Ok, thank you for the explanation.So I didn't know about filing late, or that I had to file every year, If I file this week, you think there maybe a chance I can avoid penalties? Is it best to file through HnR block so they can contact them on my behalf? Or whats the best way I should approach this?


Thank you


----------



## Eclectic12 (Oct 20, 2010)

^^^

You can explain and apply to have the penalties waived - I have no idea of whether it would work. I suspect only some would be waived but unless one asks, one never knows.
http://www.cra-arc.gc.ca/gncy/cmplntsdspts/cnclwvpnlty/menu-eng.html 


The people I know who have missed the deadline made sure they didn't owe anything. For one fellow, he was eventually assessed all kinds of penalties/interest/late fees but as the paperwork filed showed he didn't owe anything, it was reversed.

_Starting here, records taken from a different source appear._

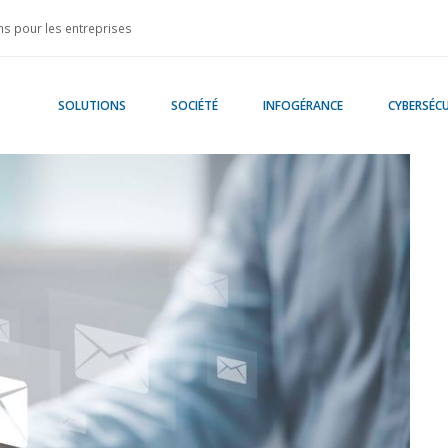
s pour les entreprises
SOLUTIONS
SOCIÉTÉ
INFOGÉRANCE
CYBERSÉCU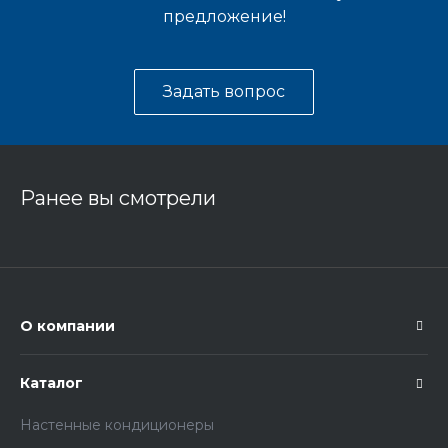
предложение!
Задать вопрос
Ранее вы смотрели
О компании
Каталог
Настенные кондиционеры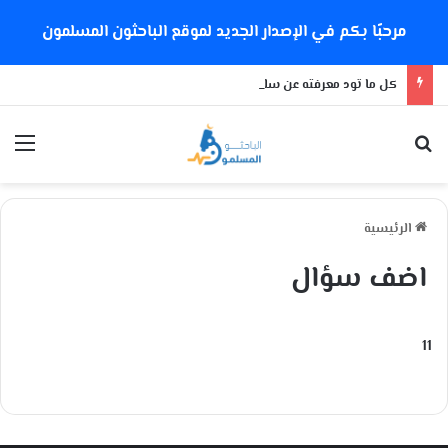
مرحبًا بكم في الإصدار الجديد لموقع الباحثون المسلمون
كل ما تود معرفته عن سلالة كورونا الجديدة
بحث عن
الق
الرئيسية
اضف سؤال
11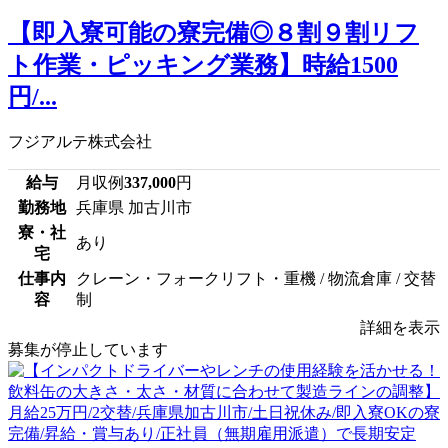
【即入寮可能の寮完備◎８割９割リフ
ト作業・ピッキング業務】時給1500
円/...
フジアルテ株式会社
給与
月収例
337,000
円
勤務地
兵庫県 加古川市
寮・社
あり
宅
仕事内
クレーン・フォークリフト・重機 / 物流倉庫 / 交替
容
制
詳細を表示
募集が停止しています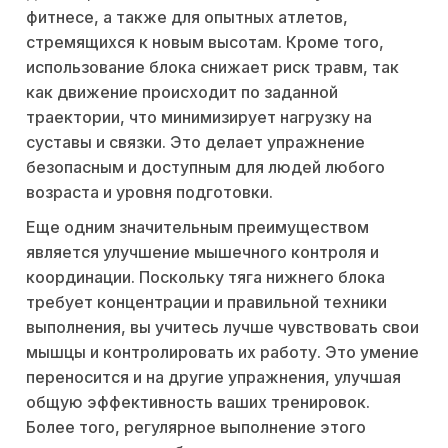
фитнесе, а также для опытных атлетов,
стремящихся к новым высотам. Кроме того,
использование блока снижает риск травм, так
как движение происходит по заданной
траектории, что минимизирует нагрузку на
суставы и связки. Это делает упражнение
безопасным и доступным для людей любого
возраста и уровня подготовки.
Еще одним значительным преимуществом
является улучшение мышечного контроля и
координации. Поскольку тяга нижнего блока
требует концентрации и правильной техники
выполнения, вы учитесь лучше чувствовать свои
мышцы и контролировать их работу. Это умение
переносится и на другие упражнения, улучшая
общую эффективность ваших тренировок.
Более того, регулярное выполнение этого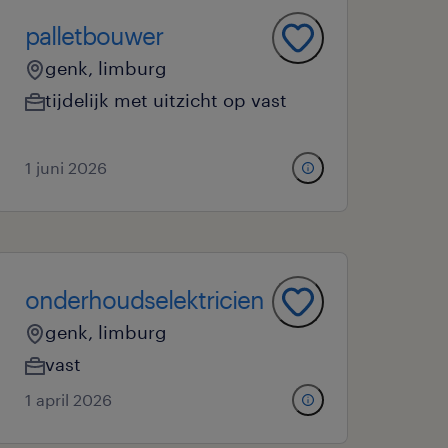
palletbouwer
genk, limburg
tijdelijk met uitzicht op vast
1 juni 2026
onderhoudselektricien
genk, limburg
vast
1 april 2026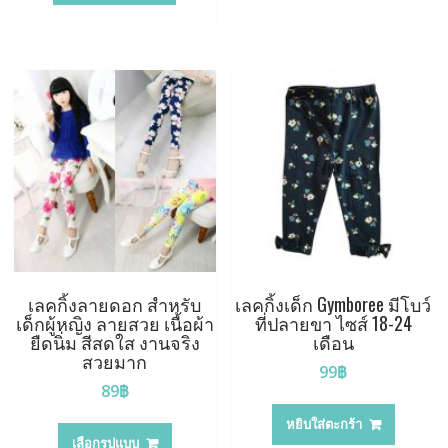
multiple
variants.
The
options
may
be
chosen
on
the
product
page
เลคกิ้งลายดอก สำหรับ
เลคกิ้งเด็ก Gymboree มีโบว์
เด็กผู้หญิง ลายสวย เนื้อผ้า
ที่ปลายขา ไซส์ 18-24
ยืดนิ่ม สีสดใส งานจริง
เดือน
สวยมาก
99
฿
89
฿
This
หยิบใส่ตะกร้า
product
เลือกรูปแบบ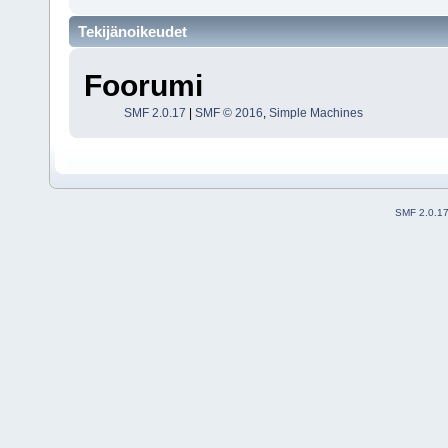
Tekijänoikeudet
Foorumi
SMF 2.0.17
|
SMF © 2016
,
Simple Machines
SMF 2.0.1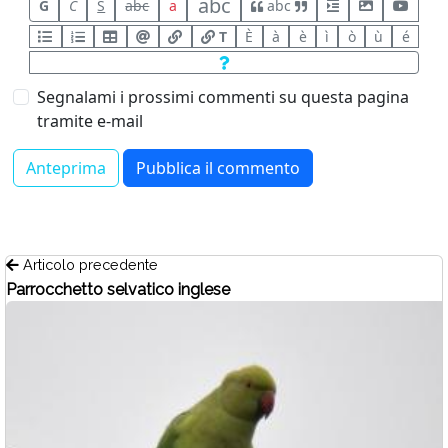
abc
G
C
S
abc
a
abc
T
È
à
è
ì
ò
ù
é
Segnalami i prossimi commenti su questa pagina
tramite e-mail
Articolo precedente
Parrocchetto selvatico inglese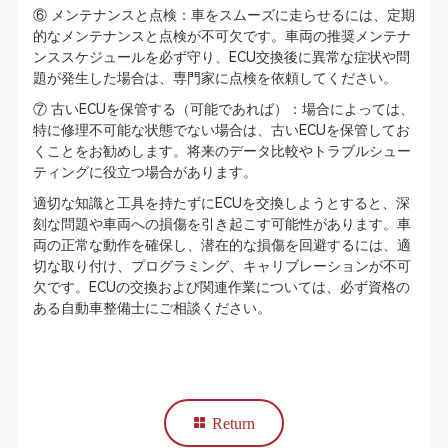
⑥ メンテナンスと点検：車をスムーズに走らせるには、定期
的なメンテナンスと点検が不可欠です。車両の推奨メンテナ
ンススケジュールを必ず守り、ECU交換後に異常な症状や問
題が発生した場合は、専門家に点検を依頼してください。
⑦ 古いECUを保管する（可能であれば）：場合によっては、
特に修理不可能な状態でない場合は、古いECUを保管してお
くことをお勧めします。将来のデータ比較やトラブルシュー
ティングに役立つ場合があります。
適切な知識と工具を持たずにECUを交換しようとすると、深
刻な問題や車両への損傷を引き起こす可能性があります。車
両の正常な動作を確保し、潜在的な損傷を回避するには、適
切な取り付け、プログラミング、キャリブレーションが不可
欠です。ECUの交換および関連作業については、必ず資格の
ある自動車整備士にご相談ください。
Return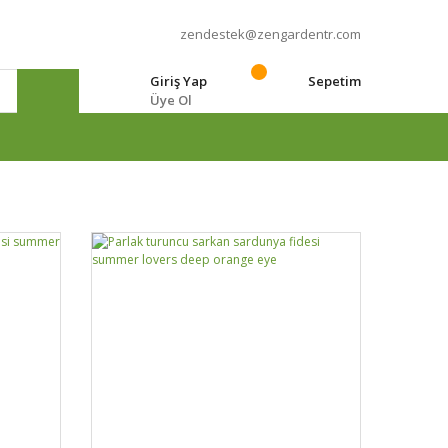
zendestek@zengardentr.com
Giriş Yap
Sepetim
Üye Ol
e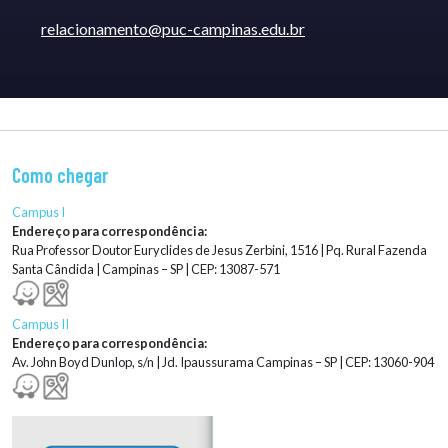
relacionamento@puc-campinas.edu.br
Como chegar
Campus I
Endereço para correspondência:
Rua Professor Doutor Euryclides de Jesus Zerbini, 1516 | Pq. Rural Fazenda
Santa Cândida | Campinas – SP | CEP: 13087-571
Campus II
Endereço para correspondência:
Av. John Boyd Dunlop, s/n | Jd. Ipaussurama Campinas – SP | CEP: 13060-904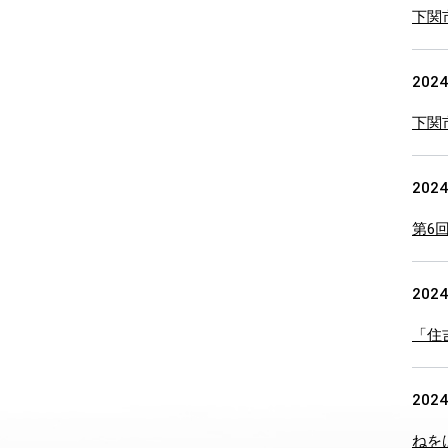
下関
2024
下関
2024
第6
2024
「住
2024
ねをは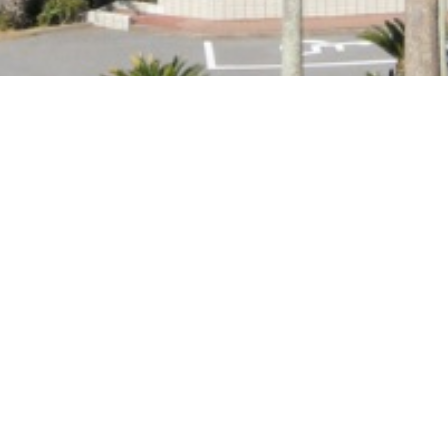
HANASHIBUKI RESORT
のまち・館山をネットワークする
〈 花しぶきリゾート＆カンパニー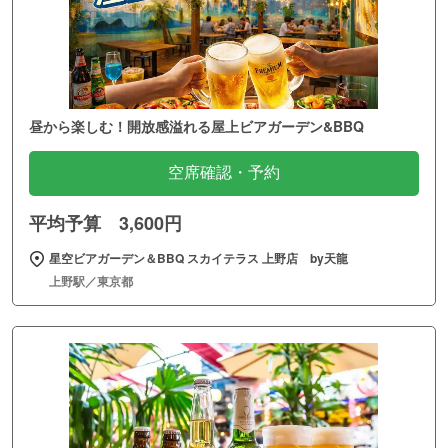
昼から楽しむ！開放感溢れる屋上ビアガーデン&BBQ
空席確認・予約
平均予算 3,600円
星空ビアガーデン＆BBQ スカイテラス 上野店 by天龍
上野駅／東京都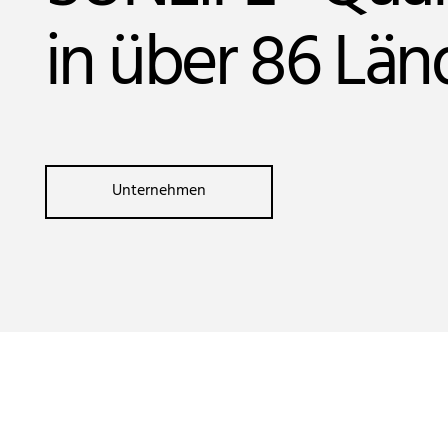
in über 86 Län
Unternehmen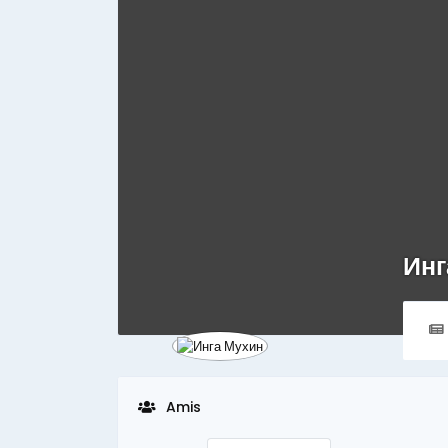
Инг
Amis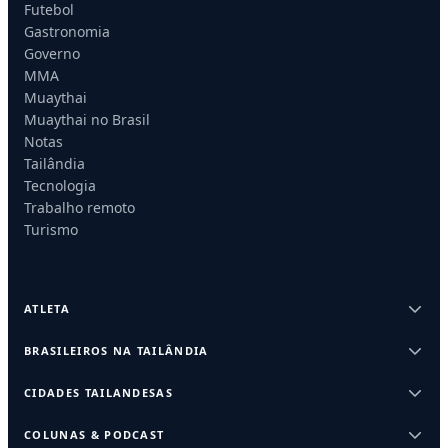
Futebol
Gastronomia
Governo
MMA
Muaythai
Muaythai no Brasil
Notas
Tailândia
Tecnologia
Trabalho remoto
Turismo
ATLETA
BRASILEIROS NA TAILÂNDIA
CIDADES TAILANDESAS
COLUNAS & PODCAST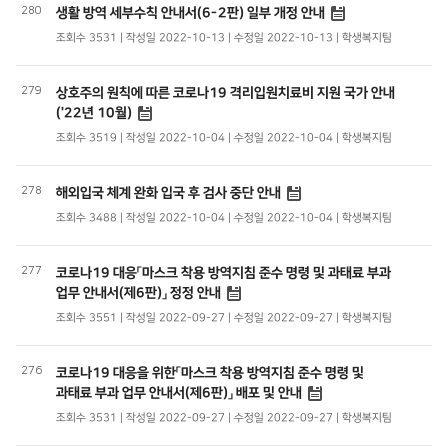
280
생활 방역 세부수칙 안내서(6-2판) 일부 개정 안내
조회수 3531 | 작성일 2022-10-13 | 수정일 2022-10-13 | 학생복지팀
279
상호주의 원칙에 따른 코로나19 격리입원치료비 지원 국가 안내
('22년 10월)
조회수 3519 | 작성일 2022-10-04 | 수정일 2022-10-04 | 학생복지팀
278
해외입국 체계 완화 입국 후 검사 중단 안내
조회수 3488 | 작성일 2022-10-04 | 수정일 2022-10-04 | 학생복지팀
277
코로나19 대응「마스크 착용 방역지침 준수 명령 및 과태료 부과
업무 안내서(제6판)」 정정 안내
조회수 3551 | 작성일 2022-09-27 | 수정일 2022-09-27 | 학생복지팀
276
코로나19 대응을 위한「마스크 착용 방역지침 준수 명령 및
과태료 부과 업무 안내서(제6판)」 배포 및 안내
조회수 3531 | 작성일 2022-09-27 | 수정일 2022-09-27 | 학생복지팀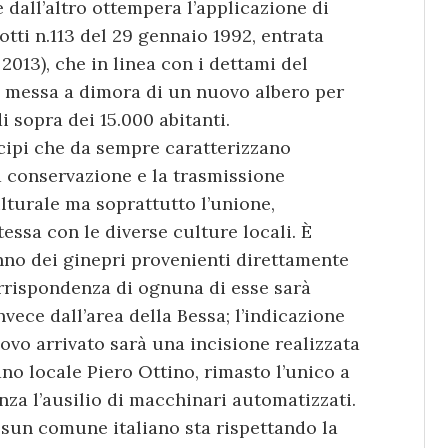
 dall’altro ottempera l’applicazione di
tti n.113 del 29 gennaio 1992, entrata
 2013), che in linea con i dettami del
a messa a dimora di un nuovo albero per
i sopra dei 15.000 abitanti.
ncipi che da sempre caratterizzano
la conservazione e la trasmissione
ulturale ma soprattutto l’unione,
tessa con le diverse culture locali. È
nno dei ginepri provenienti direttamente
orrispondenza di ognuna di esse sarà
nvece dall’area della Bessa; l’indicazione
ovo arrivato sarà una incisione realizzata
ano locale Piero Ottino, rimasto l’unico a
nza l’ausilio di macchinari automatizzati.
sun comune italiano sta rispettando la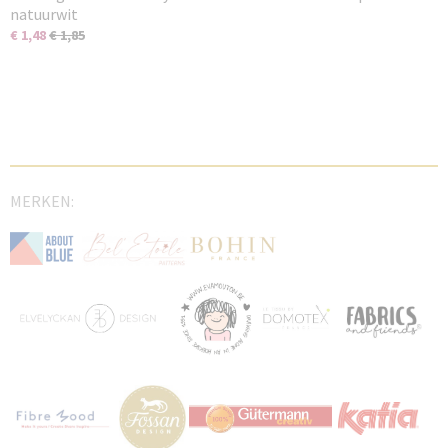
natuurwit
€ 1,48
€ 1,85
MERKEN:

I have not had a return complicated enough so I haven't used H&R Block. So I have no way of knowing if it would be a benefit or not to go through them.


I would start by calling CRA, explain the misunderstanding and ask how to proceed.



Cheers


----------



## cbtshare (Nov 12, 2016)

Eclectic12 said:


> ^^^
> 
> You can explain and apply to have the penalties waived - I have no idea of whether it would work. I suspect only some would be waived but unless one asks, one never knows.
> http://www.cra-arc.gc.ca/gncy/cmplntsdspts/cnclwvpnlty/menu-eng.html
> ...


thank you


----------



## Eclectic12 (Oct 20, 2010)

^^^

BTW ... if the previous post is not really needed to make clear what the comment is referring to, it is nicer as well as more efficient to skip reproducing the post by using the "Reply to Thread" button, then adding things like the arrows.

Where one needs part of the post to make it clear what the comments are referring to (usually when someone else or several others has made a different comment(s) so that the arrows won't work), one can use the "Reply With Quote" but delete some of the post.


Cheers


----------